Two UCL academics have won their categories in the inaugural Times Higher Education Awards.

Professor Richard Begent The winners were picked from hundreds of entrants by a panel of judges drawn from business, education, journalism and the voluntary sector.

The award for the THES Research Project of the Year was granted to the National Cancer Research Institute Informatics Initiative, which is chaired by Professor Richard Begent, Head of UCL Oncology with important contributions from Professor Anthony Finkelstein, Head of UCL Computer Science. The initiative aims to provide a computer platform to bring together the massive amount of disparate data being generated worldwide in cancer research. The initiative is far from complete, but once it is operational, it will allow researchers and clinicians working in cancer to assemble all the relevant cancer research and clinical trials in their area at the click of a mouse, helping them to make the best possible decisions in their work. The panel of judges said that the initiative was "a project that could be truly useful to society, improving knowledge of the causes, treatment and prevention of cancer".

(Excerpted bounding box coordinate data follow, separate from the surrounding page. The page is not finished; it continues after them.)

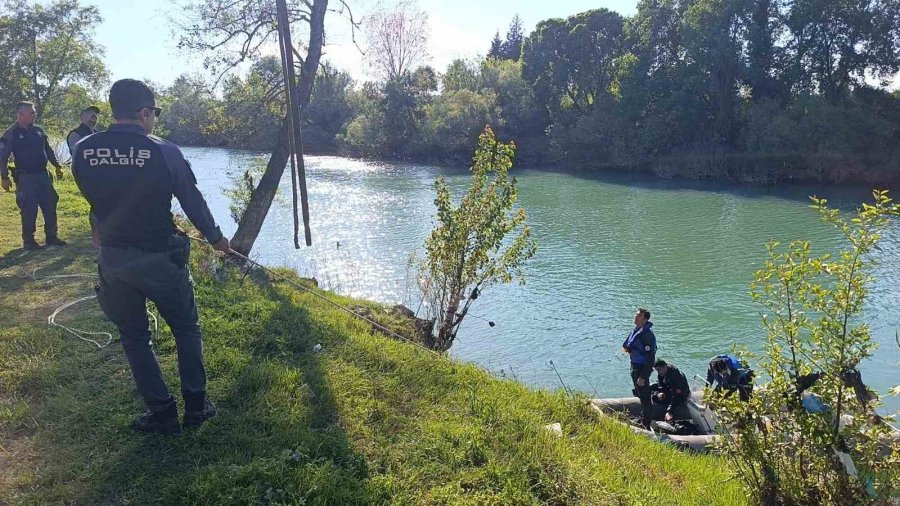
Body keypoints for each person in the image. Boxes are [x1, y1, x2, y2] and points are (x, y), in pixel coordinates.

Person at [72, 79, 230, 434]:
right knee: (186, 329)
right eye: (154, 113)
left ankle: (161, 414)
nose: (154, 120)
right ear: (144, 113)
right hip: (161, 258)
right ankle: (195, 407)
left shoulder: (83, 149)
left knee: (134, 337)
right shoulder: (164, 151)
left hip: (114, 258)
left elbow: (92, 197)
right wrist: (217, 239)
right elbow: (192, 201)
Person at [0, 101, 67, 250]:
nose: (34, 115)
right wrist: (4, 177)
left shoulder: (38, 130)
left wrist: (57, 165)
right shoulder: (11, 133)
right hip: (25, 177)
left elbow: (48, 150)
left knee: (50, 203)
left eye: (34, 112)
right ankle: (29, 241)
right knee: (29, 208)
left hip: (43, 175)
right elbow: (2, 157)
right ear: (21, 114)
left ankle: (52, 237)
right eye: (32, 113)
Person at [622, 307, 657, 428]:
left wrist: (643, 376)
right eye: (636, 314)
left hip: (642, 368)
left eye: (639, 315)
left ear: (645, 319)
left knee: (645, 397)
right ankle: (643, 419)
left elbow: (651, 358)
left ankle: (646, 423)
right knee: (640, 394)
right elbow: (627, 346)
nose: (635, 316)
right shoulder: (636, 331)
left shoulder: (647, 335)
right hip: (634, 366)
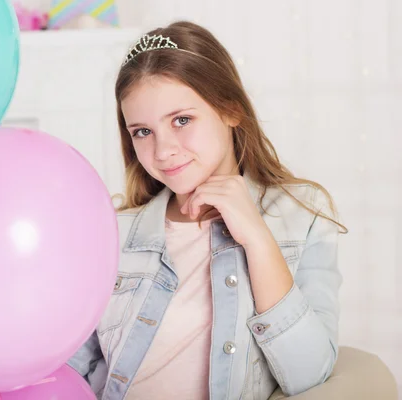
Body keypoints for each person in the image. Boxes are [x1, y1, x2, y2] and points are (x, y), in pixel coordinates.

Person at [66, 21, 347, 400]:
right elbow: (67, 365)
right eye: (142, 132)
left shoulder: (302, 216)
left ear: (230, 110)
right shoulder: (112, 233)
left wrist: (257, 239)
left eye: (182, 120)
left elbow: (309, 373)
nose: (163, 150)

Professor Lewis Elton, Honorary Professor of Higher Education at the UCL Centre for the Advancement of Teaching & Learning, and since last August also Visiting Professor of Higher Education at the University of Manchester Centre for Excellence in Enquiry Based Learning was awarded a lifetime achievement award for 60 years as an academic. After taking a BSc in mathematics, Professor Elton started his academic career studying for a PhD in theoretical physics. He became Professor of Physics and Head of Department at the University of Surrey, but then moved on to higher education pedagogy, and was chosen for the lifetime achievement award because, in the judges' words, he had "given so much back to higher education through his trailblazing work on pedagogy". Bernadette Porter, former vice chancellor of Roehampton University, remembered seeing him lecture in the 1970s. "He was a fantastic lecturer," she said, "one who was at the cutting edge of the whole pedagogy approach. He has been ahead of his field in every decade since. That is a remarkable achievement."